In a nutshell, that’s the story of Trump’s attempt to hang on to the presidency after losing the election by 7 million votes: Plots to overturn the election didn’t end because Trump decided he wouldn’t go that far. They ended when people inside his administration refused to participate.
We still have no idea how far Trump himself was willing to go to stay in power.
What we do know is that he wants his second administration to pick up where the first one left off. His first administration began with appointees who were typical conservative Republicans, like Jeff Sessions and John Kelly. They saw the world through right-wing lenses, but they were loyal to America as they understood it.
As the term went on, more and more of those people were kicked out in favor of people who were loyal to Trump first and America a distant second. Trump’s coup attempt failed because he hadn’t completed his purge of American loyalists.
What becomes clear as you listen to Trump is that he understands that mistake now. So his second term will begin with the appointment of true Trumpists to all major positions. When it comes time to throttle democracy again, no one will say no to him.
What are we normalizing?
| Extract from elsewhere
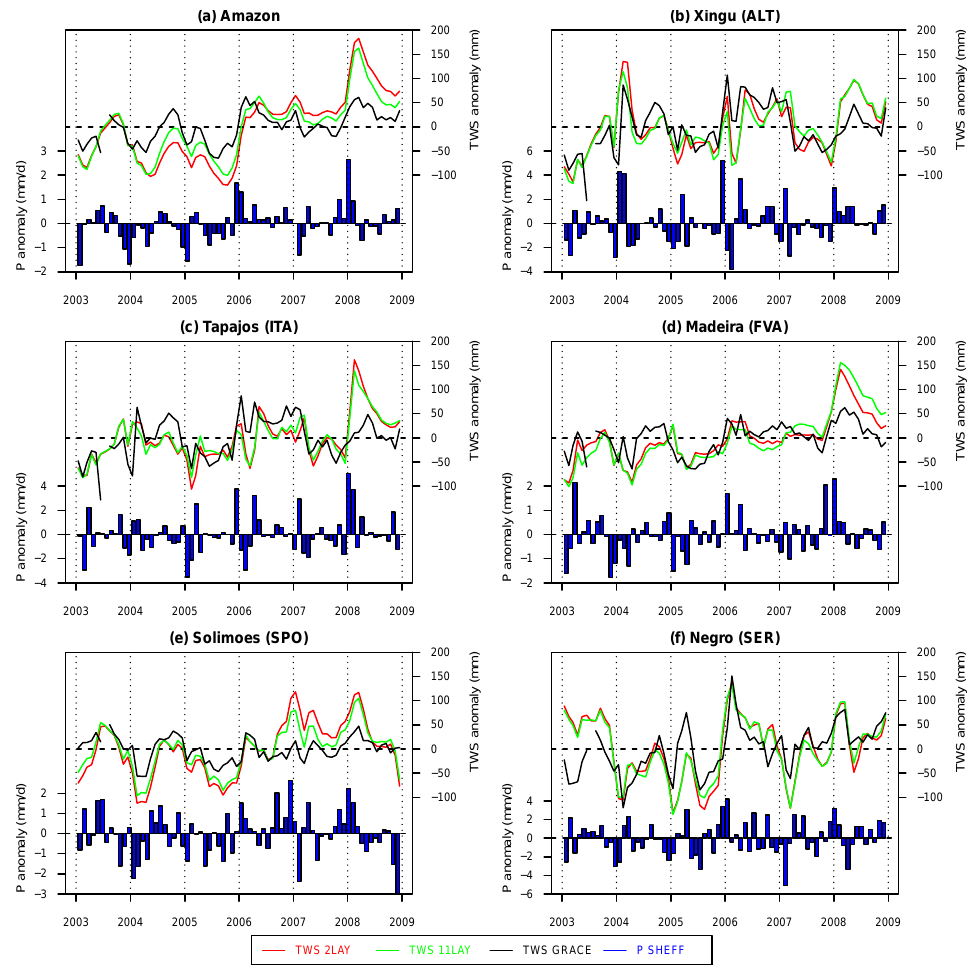
Figure 4. Interannual monthly variation of deseasonalized TWS (mm) from simulations (2LAY and 11LAY) compared to GRACE data, and Sheffield precipitation anomalies (mmd − 1 ), for the Amazon Basin and its sub-basins, for the period 2003–2008.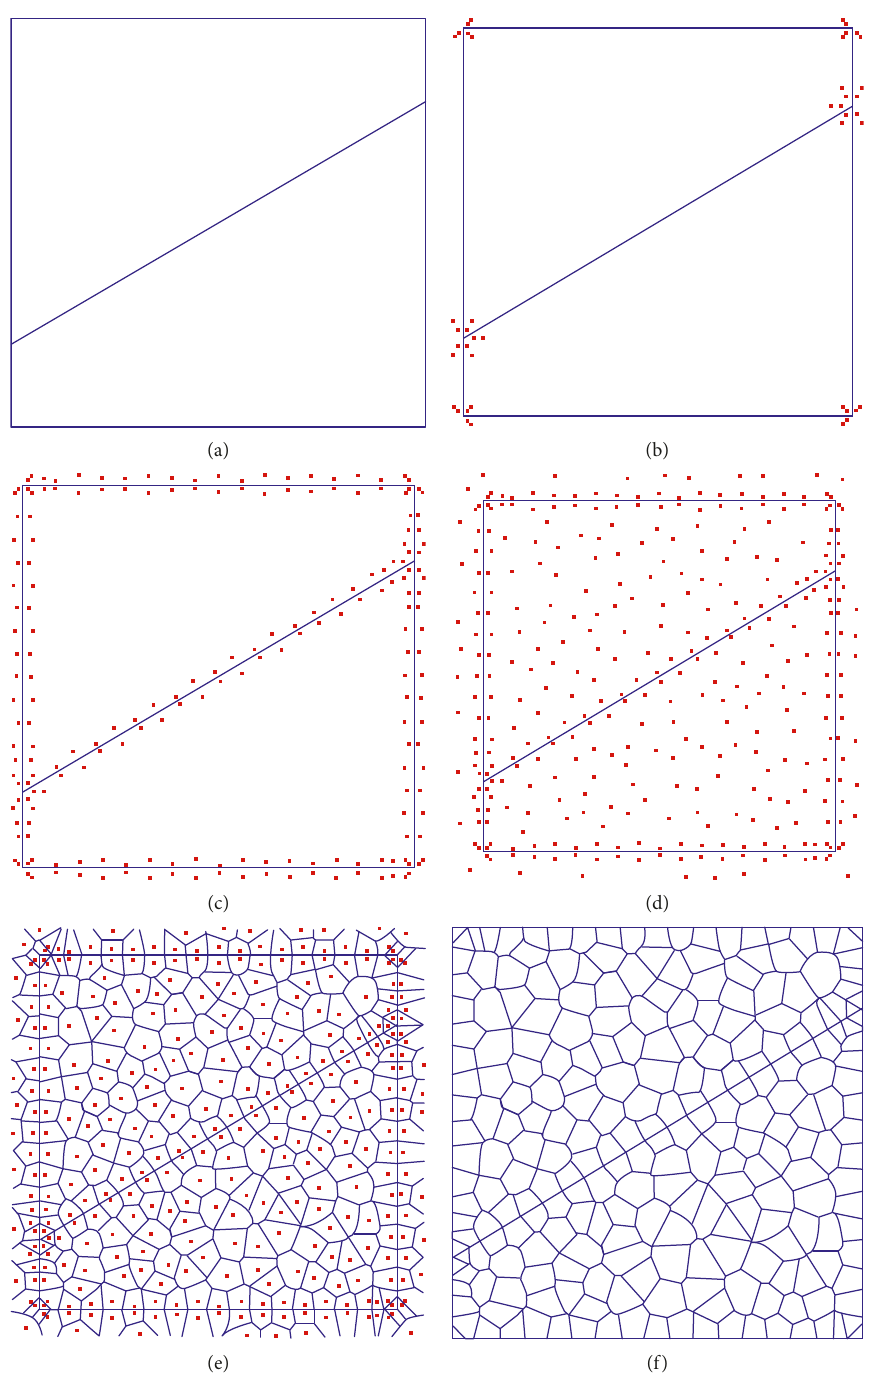
Figure 7: Illustration of mesh generation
CNN’s critics talk about the problem of “normalizing” Trump, i.e. of treating him as we would any other front-runner for his party’s presidential nomination.
Different people use that term for different reasons, because Trump is abnormal in all sorts of ways. No impeached president, much less the only president to be impeached twice, has ever been nominated again. No candidate for the presidency has ever brushed off a jury verdict holding him liable for sexual assault. It’s been a century since a candidate ran for the presidency while under indictment or in prison. No major American politician of any sort has kept up such a steady stream of lies. No presidential candidate since George Wallace has been so blatantly racist.
Those — and many others — are plausible reasons to refuse to give Trump a platform, much less construct such a favorable platform as CNN offered Trump. But they all pale before the most serious reason to treat him differently: He’s running to finish his coup.
The debate about whether to end democracy cannot be treated as a normal democratic issue. We can’t have a “reasonable” discussion about whether an attempt to overturn an election by violence is or isn’t legitimate.
Trump has very recently threatened to unleash political violence again. He warned of “death and destruction” if he were indicted, and mocked pleas for his supporters to stay peaceful.
OUR COUNTRY IS BEING DESTROYED, AS THEY TELL US TO BE PEACEFUL!
Does anyone doubt that he will incite violence again, if he thinks it will help him regain the White House in 2024?
That’s the kind of “issue” that should never be normalized. No candidate of any party should be given a platform to make promises to past violent supporters, and to offer implicit concessions to people who do violence for him in the future.
That needs to be a red line. Wednesday, CNN crossed it.